_Task set_
**A)** Quote the stretch of the persistent reduction text from "The heuristic allows" through "persistent reduction path.".
**B)** Extend the text on choosing persistent versus non-persistent reduction from where it stops.

_Text_

___

After the fusion: choosing persistent vs non-persistent reduction
Once Inductor has fused the softmax subgraph into a single schedulable unit, it calls should_use_persistent_reduction(...) in torch/_inductor/choices.py to choose between a persistent and a non-persistent reduction strategy. This decision is guided primarily by the reduction hint, which describes where the reduction axis sits in the iteration space.
In our case the hint is ReductionHint.INNER, meaning the reduction happens over the innermost (contiguous) dimension of the tensor. For a row-major [M, N] tensor, this corresponds to reducing over N. INNER reductions are the best case for persistent kernels because a single Triton program can often load the full reduction axis and compute the result without an explicit loop.
The heuristic allows persistent reduction for INNER reductions when the reduction size is at most 1024 elements, and only if config.triton.persistent_reductions is enabled. For our softmax with (M=4096, N=1024), the reduction axis length is exactly 1024, so Inductor selects the persistent reduction path.
For non-INNER reductions (for example, reductions over a strided outer dimension such as M), the heuristic is more conservative. In these cases, Inductor only considers persistent reduction if it can statically bound (size know at compile time) the reduction size. If the reduction size depends on runtime values or has a wide range of possible sizes, persistent reduction is rejected. This is because persistent kernels force the reduction tile size to match the maximum reduction length; if the actual size is smaller, large portions of the tile would be masked off, wasting registers and memory bandwidth.

___

_Information_
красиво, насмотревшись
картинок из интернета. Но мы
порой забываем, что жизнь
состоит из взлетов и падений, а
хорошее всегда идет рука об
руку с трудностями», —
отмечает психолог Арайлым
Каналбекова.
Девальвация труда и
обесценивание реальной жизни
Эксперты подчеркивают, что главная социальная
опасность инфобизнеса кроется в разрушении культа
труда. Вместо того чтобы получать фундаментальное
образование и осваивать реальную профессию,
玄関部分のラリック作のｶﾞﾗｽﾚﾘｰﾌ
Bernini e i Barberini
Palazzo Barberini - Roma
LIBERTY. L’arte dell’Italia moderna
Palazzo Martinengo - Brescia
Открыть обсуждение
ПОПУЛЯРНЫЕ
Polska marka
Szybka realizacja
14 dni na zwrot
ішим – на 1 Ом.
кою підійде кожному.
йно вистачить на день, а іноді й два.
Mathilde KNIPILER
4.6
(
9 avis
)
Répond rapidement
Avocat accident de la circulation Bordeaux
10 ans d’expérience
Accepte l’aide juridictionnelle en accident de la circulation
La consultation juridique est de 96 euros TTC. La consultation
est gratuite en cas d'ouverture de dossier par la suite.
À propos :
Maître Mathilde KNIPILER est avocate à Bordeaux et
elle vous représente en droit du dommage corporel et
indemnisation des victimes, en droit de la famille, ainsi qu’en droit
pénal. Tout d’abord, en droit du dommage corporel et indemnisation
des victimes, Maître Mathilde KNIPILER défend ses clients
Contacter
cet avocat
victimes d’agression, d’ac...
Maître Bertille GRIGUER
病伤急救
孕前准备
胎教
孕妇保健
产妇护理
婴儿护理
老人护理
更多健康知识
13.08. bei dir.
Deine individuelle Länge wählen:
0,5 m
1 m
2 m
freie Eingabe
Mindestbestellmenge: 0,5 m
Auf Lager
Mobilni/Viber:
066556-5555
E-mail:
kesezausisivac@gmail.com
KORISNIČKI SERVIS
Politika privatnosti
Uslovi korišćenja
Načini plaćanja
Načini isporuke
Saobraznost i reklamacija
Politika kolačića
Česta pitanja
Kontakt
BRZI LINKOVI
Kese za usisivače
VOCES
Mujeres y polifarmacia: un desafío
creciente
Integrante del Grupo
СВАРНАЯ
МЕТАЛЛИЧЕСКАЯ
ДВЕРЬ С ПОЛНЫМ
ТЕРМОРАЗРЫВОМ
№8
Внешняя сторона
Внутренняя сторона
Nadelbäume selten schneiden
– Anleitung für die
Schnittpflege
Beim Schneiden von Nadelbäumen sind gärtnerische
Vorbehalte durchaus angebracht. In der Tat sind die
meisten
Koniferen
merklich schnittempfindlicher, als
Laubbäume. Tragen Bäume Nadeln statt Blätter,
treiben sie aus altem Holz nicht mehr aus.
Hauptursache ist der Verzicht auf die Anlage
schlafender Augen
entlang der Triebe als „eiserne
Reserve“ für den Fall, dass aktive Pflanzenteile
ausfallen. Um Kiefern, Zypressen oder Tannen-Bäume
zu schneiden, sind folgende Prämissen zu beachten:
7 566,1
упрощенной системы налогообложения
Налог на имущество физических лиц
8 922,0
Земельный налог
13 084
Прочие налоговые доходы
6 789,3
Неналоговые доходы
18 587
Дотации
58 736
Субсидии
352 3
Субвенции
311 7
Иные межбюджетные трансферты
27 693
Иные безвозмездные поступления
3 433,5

___

_Answers to the exercise_
**A)**
The heuristic allows persistent reduction for INNER reductions when the reduction size is at most 1024 elements, and only if config.triton.persistent_reductions is enabled. For our softmax with (M=4096, N=1024), the reduction axis length is exactly 1024, so Inductor selects the persistent reduction path.

**B)**
When multi_kernel is enabled, Inductor becomes more aggressive and allows persistent reductions more often, relying on runtime benchmarking to select the faster implementation. Even in that mode, persistence is only chosen when Inductor can prove that the reduction size is finite and stays within a safe threshold. This makes that persistent reductions are used only when they are likely to improve performance, and avoided when they would introduce excessive masking or register pressure.
This is why softmax over N=1024 ends up with a persistent kernel, while larger or non-contiguous reductions fall back to the looped (non-persistent) strategy.
Generated persistent reduction kernel
@triton.jit
def triton_per_fused__softmax_exp_prepare_softmax_online_sub_0(in_ptr0, out_ptr2, xnumel, r0_numel, XBLOCK : tl.constexpr):
xnumel = 4096
r0_numel = 1024
R0_BLOCK: tl.constexpr = 1024
rnumel = r0_numel
RBLOCK: tl.constexpr = R0_BLOCK
xoffset = tl.program_id(0) * XBLOCK
xindex = xoffset + tl.arange(0, XBLOCK)[:, None] # [XBLOCK, 1]
xmask = tl.full([XBLOCK, R0_BLOCK], True, tl.int1)
r0_index = tl.arange(0, R0_BLOCK)[None, :] # [1, 1024]
r0_offset = 0
r0_mask = tl.full([XBLOCK, R0_BLOCK], True, tl.int1)
roffset = r0_offset
rindex = r0_index
r0_1 = r0_index
x0 = xindex
# Load a [XBLOCK, 1024] tile: full row(s) for each program instance
# Row-major: offset = row*1024 + col
tmp0 = tl.load(in_ptr0 + (r0_1 + 1024*x0), None) # [XBLOCK, 1024]
tmp1 = tl.broadcast_to(tmp0, [XBLOCK, R0_BLOCK])
tmp3 = tl.broadcast_to(tmp1, [XBLOCK, R0_BLOCK])
# Per-row max over the 1024 columns -> [XBLOCK, 1]
tmp5 = triton_helpers.max2(tmp3, 1)[:, None].to(tl.float32)
# exp(x - max)
tmp6 = tmp1 - tmp5
tmp7 = libdevice.exp(tmp6) # [XBLOCK, 1024]
tmp8 = tl.broadcast_to(tmp7, [XBLOCK, R0_BLOCK])
# Per-row sum(exp(x - max)) -> [XBLOCK, 1] (softmax denominator)
tmp10 = tl.sum(tmp8, 1)[:, None].to(tl.float32)
# Normalize and store
tmp11 = tmp0 - tmp5
tmp12 = libdevice.exp(tmp11)
tmp13 = (tmp12 / tmp10)
tl.store(out_ptr2 + (r0_1 + 1024*x0), tmp13, None)
This kernel is “persistent” because the full reduction axis fits inside one program instance. Here r0_numel = 1024 and R0_BLOCK = 1024, so the program loads the entire row tile for each row it owns. The indexing expression (r0_1 + 1024 * x0) is simply row-major addressing for a [4096, 1024] tensor: the row stride is 1024, so element (row, col) lives at row * 1024 + col.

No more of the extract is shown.